Manaudou seeking pleasure not medals
France’s 2004 Olympic 400m freestyle champion Laure Manaudou said yesterday she was not obsessed with winning a medal at the London Games and instead was seeking to just enjoy her third Olympics. The 25-year-old – who retired in 2009 after failing to...
France’s 2004 Olympic 400m freestyle champion Laure Manaudou said yesterday she was not obsessed with winning a medal at the London Games and instead was seeking to just enjoy her third Olympics.
The 25-year-old – who retired in 2009 after failing to win a medal at the 2008 Olympic Games – said she was in a totally different frame of mind compared to her previous two Olympics.
“I am in a different mindset,” said Manaudou, who is also a three-time world champion and nine-time European champion.
“I have no desire to get obsessed about winning a medal. I have more desire to enjoy myself.
“For the moment, I don’t really feel any pressure, I am relaxed and training is taking place in ideal conditions.
“I do not have that pressure of being the favourite (in the 100 and 200m backstroke). Now I am surrounded by other good swimmers (the French team)”.
Manaudou, who created a real splash when she broke American great Janet Evans’s 18-year-old world record in the 400m freestyle at the 2006 European Champion-ships, said she wasn’t risking damaging her reputation by going to the Olympics.
“I am not on the precipice of a cliff either,” said Manaudou, whose father is French and mother is Dutch.
“Even if I flop, I still qualified for the Games and that was my goal.
“My target was to be at an Olympics for the third time with people I like.”
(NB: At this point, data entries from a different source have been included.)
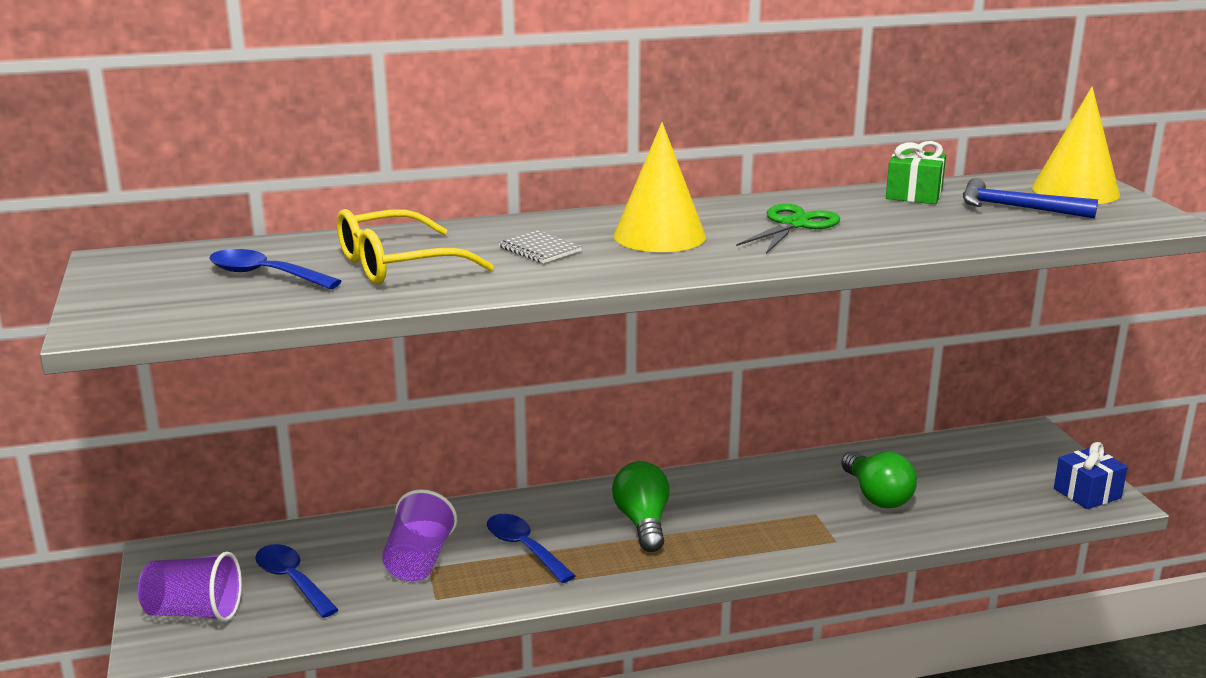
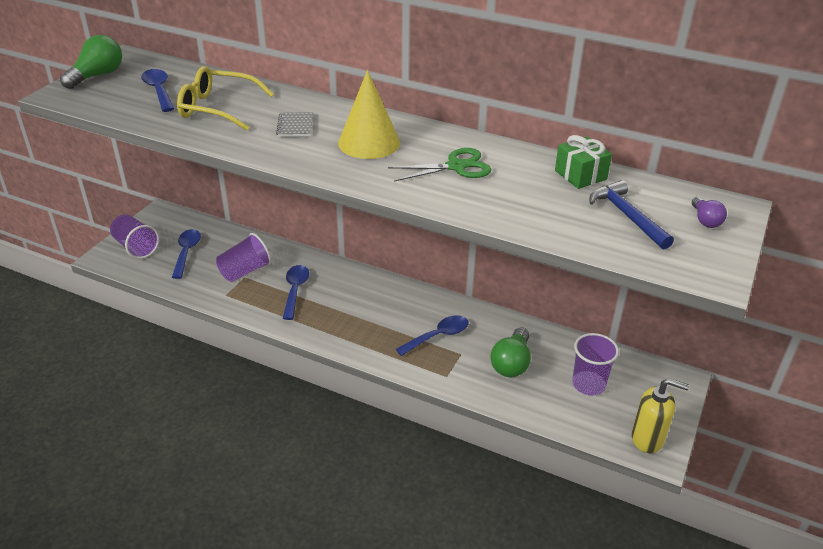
camera: 40 degrees right, 15 degrees up
(643, 523) = (366, 308): green light bulb -> green light bulb (97, 76)
(765, 509) = (438, 336): none -> blue spoon
(971, 477) = (588, 384): none -> purple cup
(1075, 191) = (705, 220): yellow cone -> purple light bulb
(1087, 493) = (648, 439): blue gift -> yellow soap dispenser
Manaudou will be competing in London alongside her younger brother Florent, who qualified for the 50m freestyle – ironically at the expense of her boyfriend Frederick Bousquet – and who has been sharing the same lane as her in training in Dunkirk.
“It is an adventure that I am experiencing with him (Florent), it is a delight to share this with Florent. We are mutually benefiting from this,” she said.
However, she said she experienced at times pangs of regret that Bousquet wouldn’t be there.
“The hardest thing is knowing that he is staying at home. But there again his career isn’t over,” she said.